Understanding factors that affect response rates in twitter

  • Authors:
  • Giovanni Comarela;Mark Crovella;Virgilio Almeida;Fabricio Benevenuto

  • Affiliations:
  • Federal University of Minas Gerais, Belo Horizonte, Brazil;Boston University, Boston, MA, USA;Federal University of Minas Gerais, Belo Horizonte, Brazil;Federal University of Ouro Preto, Ouro Preto, Brazil

  • Venue:
  • Proceedings of the 23rd ACM conference on Hypertext and social media
  • Year:
  • 2012

Quantified Score

Hi-index 0.00

Visualization

Abstract

In information networks where users send messages to one another, the issue of information overload naturally arises: which are the most important messages? In this paper we study the problem of understanding the importance of messages in Twitter. We approach this problem in two stages.
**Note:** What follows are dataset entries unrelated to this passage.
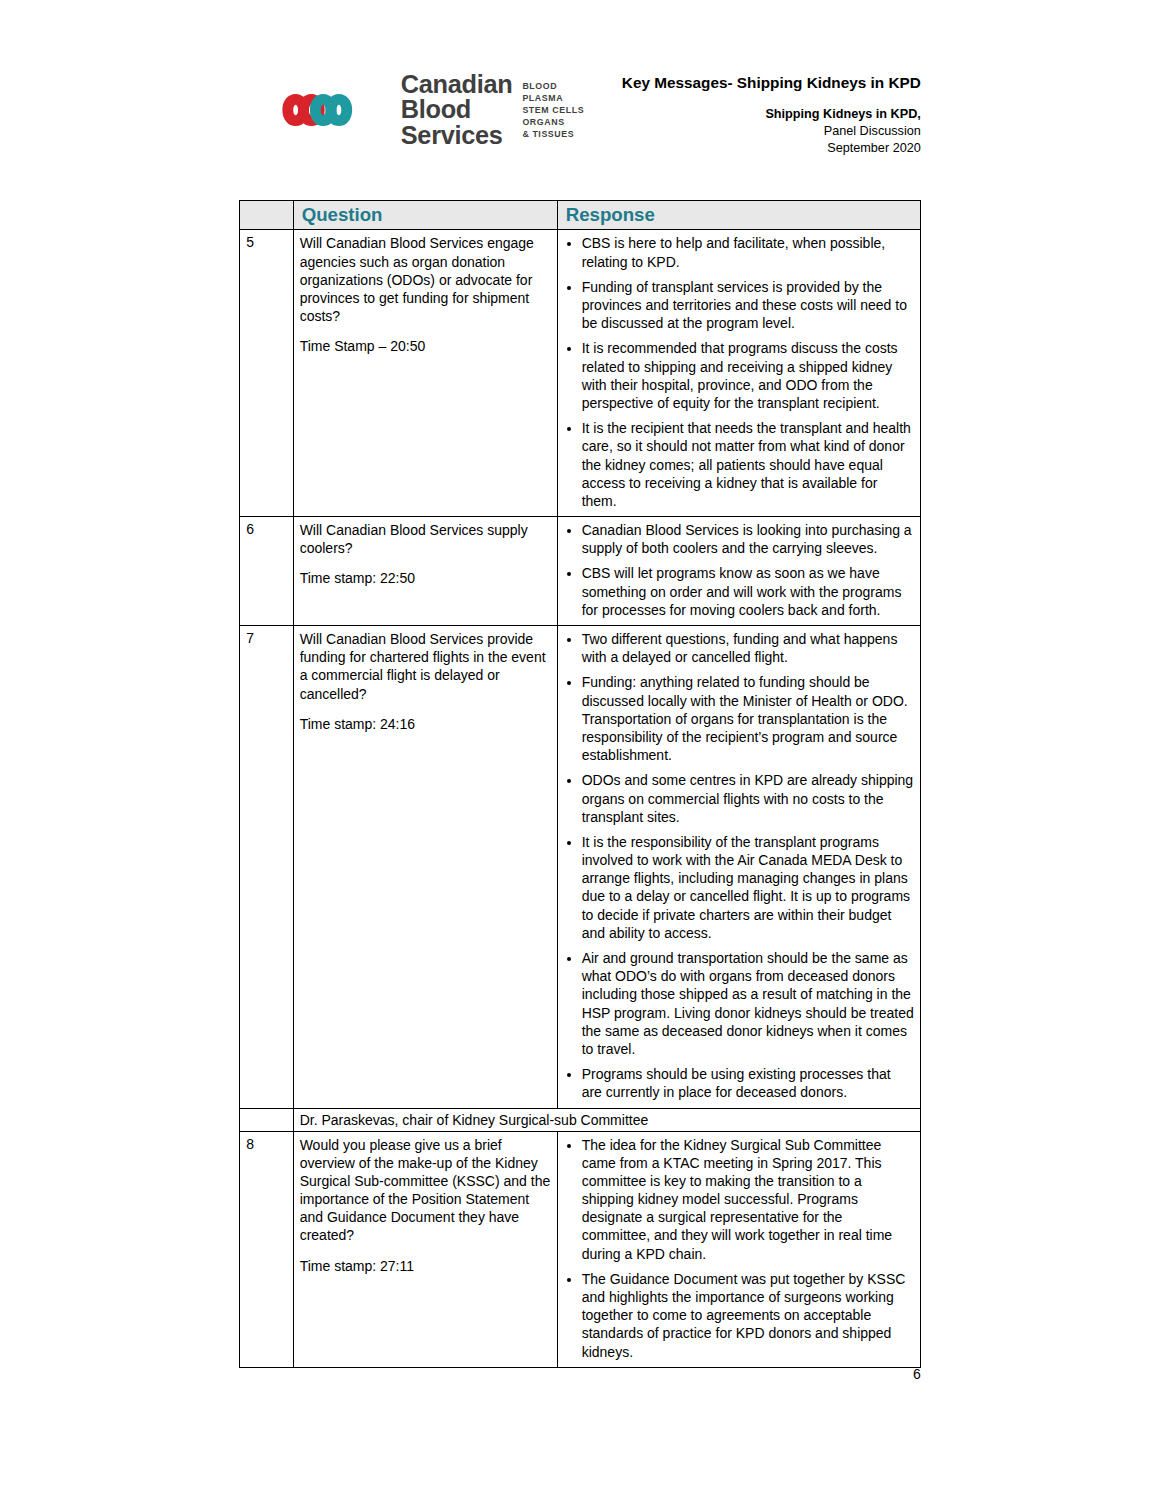Canadian
Blood
Services
BLOOD
PLASMA
STEM CELLS
ORGANS
& TISSUES
Key Messages- Shipping Kidneys in KPD
Shipping Kidneys in KPD,
Panel Discussion
September 2020
| | Question | Response |
| --- | --- | --- |
| 5 | Will Canadian Blood Services engage agencies such as organ donation organizations (ODOs) or advocate for provinces to get funding for shipment costs? Time Stamp – 20:50 | CBS is here to help and facilitate, when possible, relating to KPD. Funding of transplant services is provided by the provinces and territories and these costs will need to be discussed at the program level. It is recommended that programs discuss the costs related to shipping and receiving a shipped kidney with their hospital, province, and ODO from the perspective of equity for the transplant recipient. It is the recipient that needs the transplant and health care, so it should not matter from what kind of donor the kidney comes; all patients should have equal access to receiving a kidney that is available for them. |
| 6 | Will Canadian Blood Services supply coolers? Time stamp: 22:50 | Canadian Blood Services is looking into purchasing a supply of both coolers and the carrying sleeves. CBS will let programs know as soon as we have something on order and will work with the programs for processes for moving coolers back and forth. |
| 7 | Will Canadian Blood Services provide funding for chartered flights in the event a commercial flight is delayed or cancelled? Time stamp: 24:16 | Two different questions, funding and what happens with a delayed or cancelled flight. Funding: anything related to funding should be discussed locally with the Minister of Health or ODO. Transportation of organs for transplantation is the responsibility of the recipient’s program and source establishment. ODOs and some centres in KPD are already shipping organs on commercial flights with no costs to the transplant sites. It is the responsibility of the transplant programs involved to work with the Air Canada MEDA Desk to arrange flights, including managing changes in plans due to a delay or cancelled flight. It is up to programs to decide if private charters are within their budget and ability to access. Air and ground transportation should be the same as what ODO’s do with organs from deceased donors including those shipped as a result of matching in the HSP program. Living donor kidneys should be treated the same as deceased donor kidneys when it comes to travel. Programs should be using existing processes that are currently in place for deceased donors. |
| | Dr. Paraskevas, chair of Kidney Surgical-sub Committee |
| 8 | Would you please give us a brief overview of the make-up of the Kidney Surgical Sub-committee (KSSC) and the importance of the Position Statement and Guidance Document they have created? Time stamp: 27:11 | The idea for the Kidney Surgical Sub Committee came from a KTAC meeting in Spring 2017. This committee is key to making the transition to a shipping kidney model successful. Programs designate a surgical representative for the committee, and they will work together in real time during a KPD chain. The Guidance Document was put together by KSSC and highlights the importance of surgeons working together to come to agreements on acceptable standards of practice for KPD donors and shipped kidneys. |
6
First, we perform an extensive characterization of a very large Twitter dataset which includes all users, social relations, and messages posted from the beginning of the service up to August 2009. We show evidence that information overload is present: users sometimes have to search through hundreds of messages to find those that are interesting to reply or retweet. We then identify factors that influence user response or retweet probability: previous responses to the same tweeter, the tweeter's sending rate, the age and some basic text elements of the tweet. In our second stage, we show that some of these factors can be used to improve the presentation order of tweets to the user. First, by inspecting user activity over time, we construct a simple on-off model of user behavior that allows us to infer when a user is actively using Twitter. Then, we explore two methods from machine learning for ranking tweets: a Naive Bayes predictor and a Support Vector Machine classifier. We show that it is possible to reorder tweets to increase the fraction of replied or retweeted messages appearing in the first p positions of the list by as much as 50-60%.